**Given data:**
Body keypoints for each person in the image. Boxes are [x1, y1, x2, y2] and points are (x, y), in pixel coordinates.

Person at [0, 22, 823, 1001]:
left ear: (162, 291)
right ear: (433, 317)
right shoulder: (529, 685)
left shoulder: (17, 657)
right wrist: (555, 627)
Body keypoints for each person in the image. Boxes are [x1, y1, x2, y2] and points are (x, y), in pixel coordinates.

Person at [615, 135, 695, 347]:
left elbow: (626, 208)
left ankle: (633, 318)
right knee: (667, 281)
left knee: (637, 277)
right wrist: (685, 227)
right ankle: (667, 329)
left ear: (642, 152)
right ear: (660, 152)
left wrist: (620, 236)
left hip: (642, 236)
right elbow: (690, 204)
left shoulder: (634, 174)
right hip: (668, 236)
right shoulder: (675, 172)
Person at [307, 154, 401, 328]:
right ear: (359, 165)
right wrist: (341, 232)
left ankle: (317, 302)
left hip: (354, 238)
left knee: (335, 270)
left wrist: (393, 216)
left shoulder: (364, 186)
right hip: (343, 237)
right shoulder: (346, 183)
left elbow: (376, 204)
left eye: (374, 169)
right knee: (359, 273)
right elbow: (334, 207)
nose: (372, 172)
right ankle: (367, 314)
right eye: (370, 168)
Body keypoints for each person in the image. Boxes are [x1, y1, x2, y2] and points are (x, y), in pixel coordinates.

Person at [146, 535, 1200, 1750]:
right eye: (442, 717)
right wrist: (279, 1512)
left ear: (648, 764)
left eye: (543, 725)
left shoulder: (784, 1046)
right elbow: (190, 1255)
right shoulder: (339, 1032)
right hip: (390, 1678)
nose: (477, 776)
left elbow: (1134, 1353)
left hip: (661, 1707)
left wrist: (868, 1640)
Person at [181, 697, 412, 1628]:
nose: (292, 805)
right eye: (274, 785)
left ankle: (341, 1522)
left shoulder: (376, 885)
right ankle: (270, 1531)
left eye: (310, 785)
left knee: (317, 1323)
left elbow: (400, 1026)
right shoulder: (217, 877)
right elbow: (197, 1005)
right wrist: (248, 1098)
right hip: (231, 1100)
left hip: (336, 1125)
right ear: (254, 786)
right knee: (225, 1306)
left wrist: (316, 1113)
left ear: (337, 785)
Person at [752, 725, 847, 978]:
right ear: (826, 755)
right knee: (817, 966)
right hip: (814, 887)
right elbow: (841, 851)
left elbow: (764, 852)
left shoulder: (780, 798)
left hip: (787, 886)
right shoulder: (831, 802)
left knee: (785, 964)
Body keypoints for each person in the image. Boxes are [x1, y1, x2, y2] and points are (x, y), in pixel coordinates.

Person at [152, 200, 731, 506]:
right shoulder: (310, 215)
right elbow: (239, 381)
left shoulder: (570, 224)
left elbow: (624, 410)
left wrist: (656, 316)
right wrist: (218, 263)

**Task to carry out:**
Only lines with the word "knee" are wanted; pull each of them from the records.

**Response to the task:**
right knee: (667, 281)
left knee: (637, 277)
left knee: (335, 270)
right knee: (359, 273)
left knee: (317, 1323)
right knee: (225, 1306)
right knee: (817, 966)
left knee: (785, 964)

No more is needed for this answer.